L’adito TAR, richiamando la copiosa giurisprudenza consolidatasi sul punto, ha innanzitutto chiarito come la verifica della congruità dell’offerta non abbia “per oggetto la ricerca di specifiche e singole inesattezze dell’offerta economica, ma mira ad accertare se in concreto essa, nel suo complesso, sia attendibile e affidabile in relazione alla corretta esecuzione dell’appalto, non risolvendosi in una caccia all’errore”.
Ciò precisato, in virtù di quanto chiaramente espresso dall’art. 97, co, 3 e 6 del d.lgs. 50/2016, il TAR ha ribadito che “l’obbligo di verifica della non anomalia dell’offerta scatta solo se sia i punti relativi all’offerta economica che quelli relativi all’offerta tecnica sono entrambi pari o superiori ai quattro quinti dei corrispondenti punti massimi previsti dal bando di gara, mentre negli altri casi sussiste la “facoltà” per la Stazione Appaltante di valutare la congruità di ogni offerta (in tal senso: C. di St. n. 4763/2018)”.

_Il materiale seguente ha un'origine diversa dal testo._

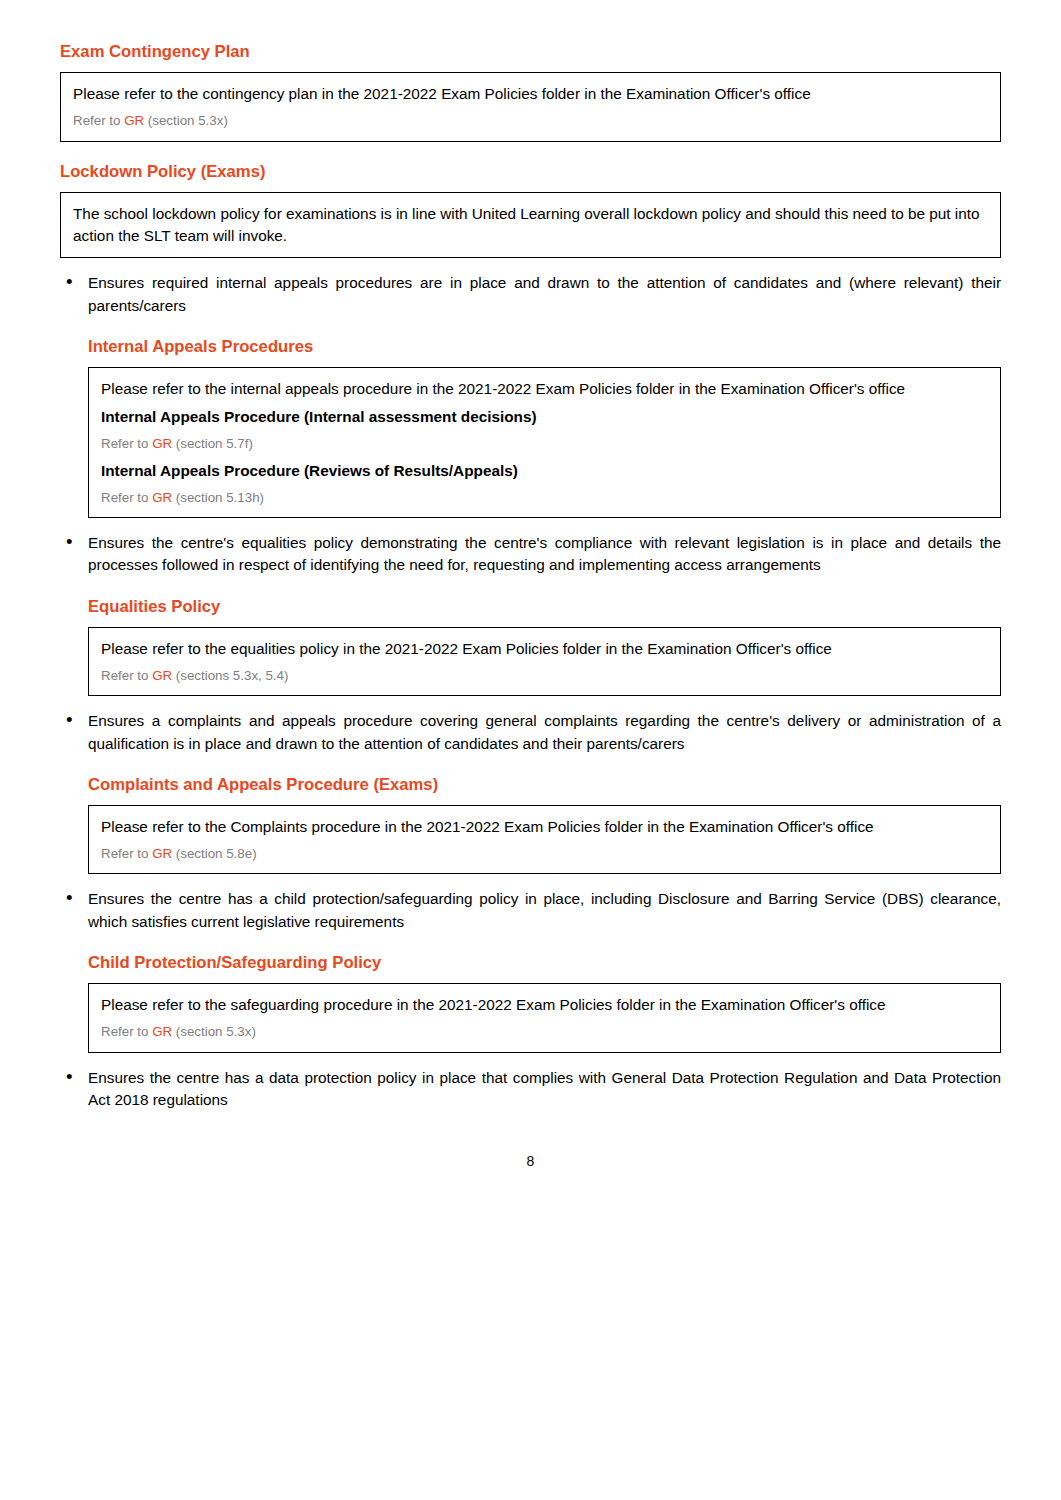Exam Contingency Plan
Please refer to the contingency plan in the 2021-2022 Exam Policies folder in the Examination Officer's office
Refer to GR (section 5.3x)
Lockdown Policy (Exams)
The school lockdown policy for examinations is in line with United Learning overall lockdown policy and should this need to be put into action the SLT team will invoke.
Ensures required internal appeals procedures are in place and drawn to the attention of candidates and (where relevant) their parents/carers
Internal Appeals Procedures
Please refer to the internal appeals procedure in the 2021-2022 Exam Policies folder in the Examination Officer's office
Internal Appeals Procedure (Internal assessment decisions)
Refer to GR (section 5.7f)
Internal Appeals Procedure (Reviews of Results/Appeals)
Refer to GR (section 5.13h)
Ensures the centre's equalities policy demonstrating the centre's compliance with relevant legislation is in place and details the processes followed in respect of identifying the need for, requesting and implementing access arrangements
Equalities Policy
Please refer to the equalities policy in the 2021-2022 Exam Policies folder in the Examination Officer's office
Refer to GR (sections 5.3x, 5.4)
Ensures a complaints and appeals procedure covering general complaints regarding the centre's delivery or administration of a qualification is in place and drawn to the attention of candidates and their parents/carers
Complaints and Appeals Procedure (Exams)
Please refer to the Complaints procedure in the 2021-2022 Exam Policies folder in the Examination Officer's office
Refer to GR (section 5.8e)
Ensures the centre has a child protection/safeguarding policy in place, including Disclosure and Barring Service (DBS) clearance, which satisfies current legislative requirements
Child Protection/Safeguarding Policy
Please refer to the safeguarding procedure in the 2021-2022 Exam Policies folder in the Examination Officer's office
Refer to GR (section 5.3x)
Ensures the centre has a data protection policy in place that complies with General Data Protection Regulation and Data Protection Act 2018 regulations
8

Dunque, prosegue il TAR adito, accertato “che il legislatore ha limitato l’obbligo di procedere alla verifica di anomalia a quei soli casi in cui ricorre un sospetto di incongruità (quattro/quinti del punteggio massimo previsto dal bando)”, nelle fattispecie in cui tali presupposti non ricorrano, il giudice amministrativo è chiamato solamente a stabilire se il “giudizio – discrezionale – della stazione appaltante di non verificare la congruità dell’offerta dell’aggiudicataria è illegittimo perché manifestamente erroneo e/o irragionevole”.